LISTED ENTRIES:
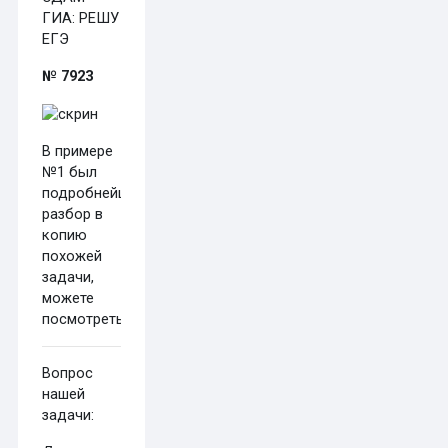
ГИА: РЕШУ
ЕГЭ
№ 7923
В примере
№1 был
подробнейший
разбор в
копию
похожей
задачи,
можете
посмотреть
тут
Вопрос
нашей
задачи:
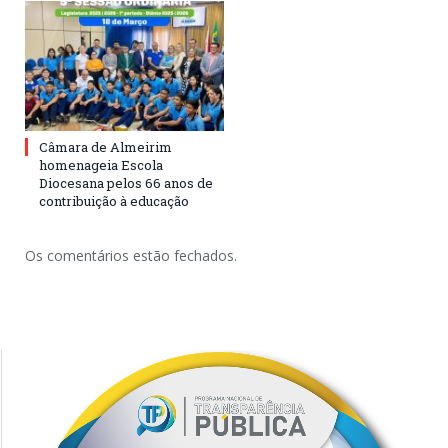
Câmara de Almeirim
homenageia Escola
Diocesana pelos 66 anos de
contribuição à educação
Os comentários estão fechados.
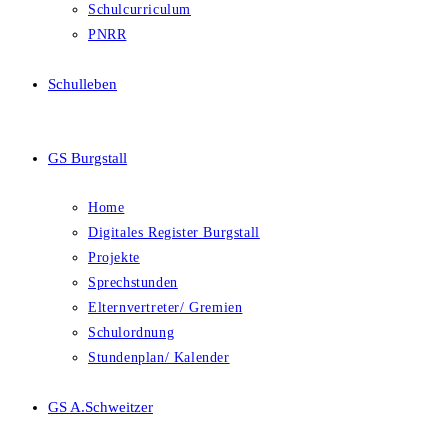
Schulcurriculum
PNRR
Schulleben
GS Burgstall
Home
Digitales Register Burgstall
Projekte
Sprechstunden
Elternvertreter/ Gremien
Schulordnung
Stundenplan/ Kalender
GS A.Schweitzer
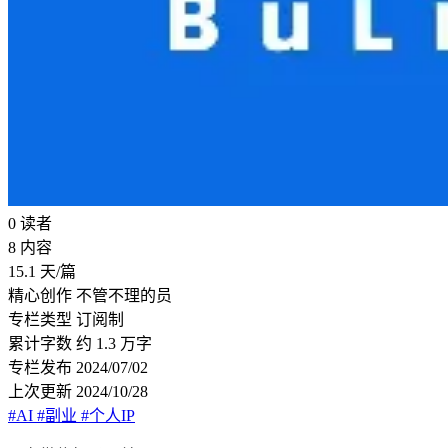
0
读者
8
内容
15.1
天/篇
精心创作
不管不理的员
专栏类型
订阅制
累计字数
约 1.3 万字
专栏发布
2024/07/02
上次更新
2024/10/28
#AI
#副业
#个人IP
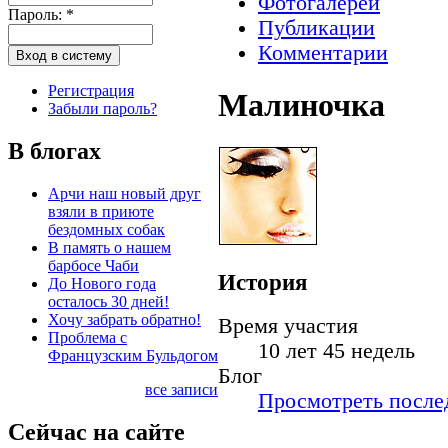
Фотогалереи
Пароль:
*
Публикации
Комментарии
Регистрация
Малиночка
Забыли пароль?
В блогах
Арчи наш новый друг
взяли в приюте
бездомных собак
В память о нашем
барбосе Чаби
История
До Нового года
осталось 30 дней!
Хочу забрать обратно!
Время участия
Проблема с
10 лет 45 недель
Французским Бульдогом
Блог
все записи
Просмотреть послед
Сейчас на сайте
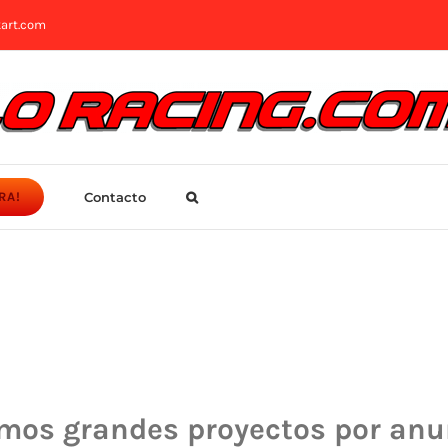
art.com
Contacto
RA!
mos grandes proyectos por anu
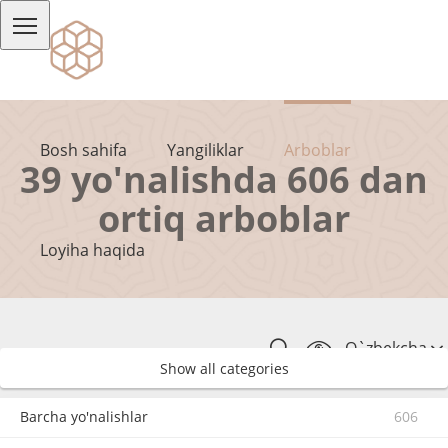
Bosh sahifa
Yangiliklar
Arboblar
39 yo'nalishda 606 dan
ortiq arboblar
Loyiha haqida
O`zbekcha
Show all categories
Barcha yo'nalishlar
606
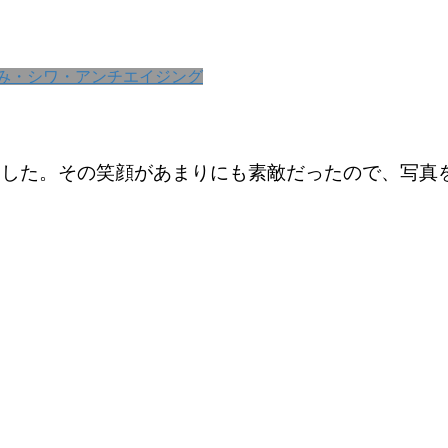
み・シワ・アンチエイジング
ました。その笑顔があまりにも素敵だったので、写真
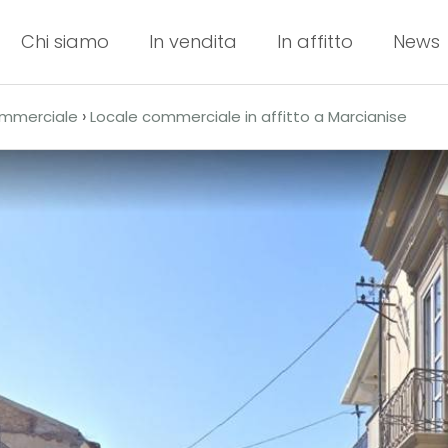
Chi siamo
In vendita
In affitto
News
›
ommerciale
Locale commerciale in affitto a Marcianise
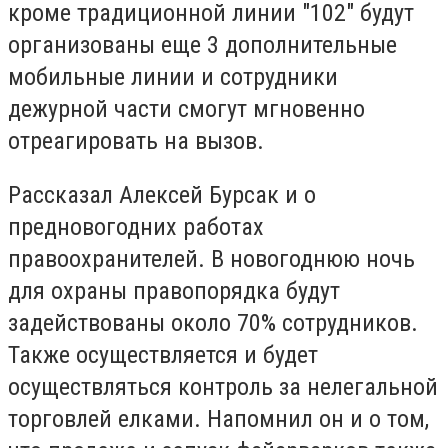
кроме традиционной линии "102" будут
организованы еще 3 дополнительные
мобильные линии и сотрудники
дежурной части смогут мгновенно
отреагировать на вызов.
Рассказал Алексей Бурсак и о
предновогодних работах
правоохранителей. В новогоднюю ночь
для охраны правопорядка будут
задействованы около 70% сотрудников.
Также осуществляется и будет
осуществляться контроль за нелегальной
торговлей елками. Напомнил он и о том,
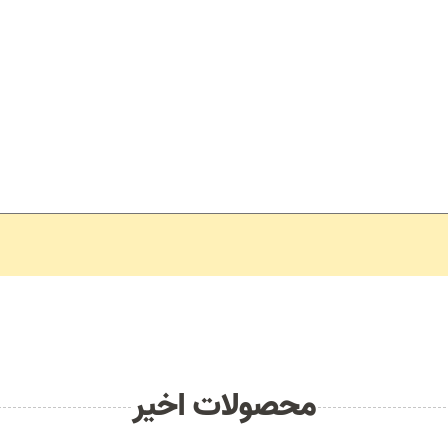
محصولات اخیر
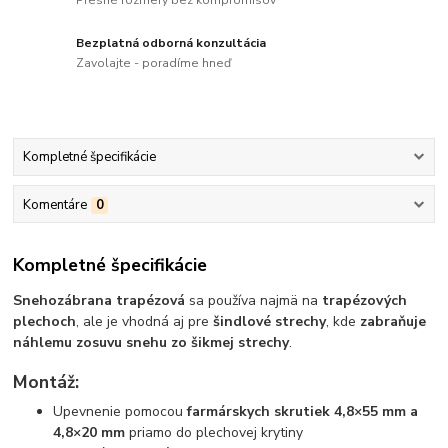
Presné rozmery bez kompromisov
Bezplatná odborná konzultácia
Zavolajte - poradíme hneď
Kompletné špecifikácie
Komentáre
0
Kompletné špecifikácie
Snehozábrana trapézová
sa používa najmä na
trapézových
plechoch
, ale je vhodná aj pre
šindlové strechy
, kde
zabraňuje
náhlemu zosuvu snehu zo šikmej strechy
.
Montáž:
Upevnenie pomocou
farmárskych skrutiek 4,8×55 mm a
4,8×20 mm
priamo do plechovej krytiny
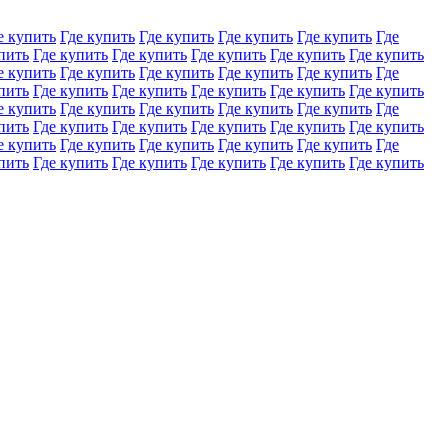
е купить
Где купить
Где купить
Где купить
Где купить
Где
пить
Где купить
Где купить
Где купить
Где купить
Где купить
е купить
Где купить
Где купить
Где купить
Где купить
Где
пить
Где купить
Где купить
Где купить
Где купить
Где купить
е купить
Где купить
Где купить
Где купить
Где купить
Где
пить
Где купить
Где купить
Где купить
Где купить
Где купить
е купить
Где купить
Где купить
Где купить
Где купить
Где
пить
Где купить
Где купить
Где купить
Где купить
Где купить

WHAT NEEDS TO BE DONE:
In the data above, which lines include "будут"? Return those lines.

YOUR SOLUTION:
кроме традиционной линии "102" будут
для охраны правопорядка будут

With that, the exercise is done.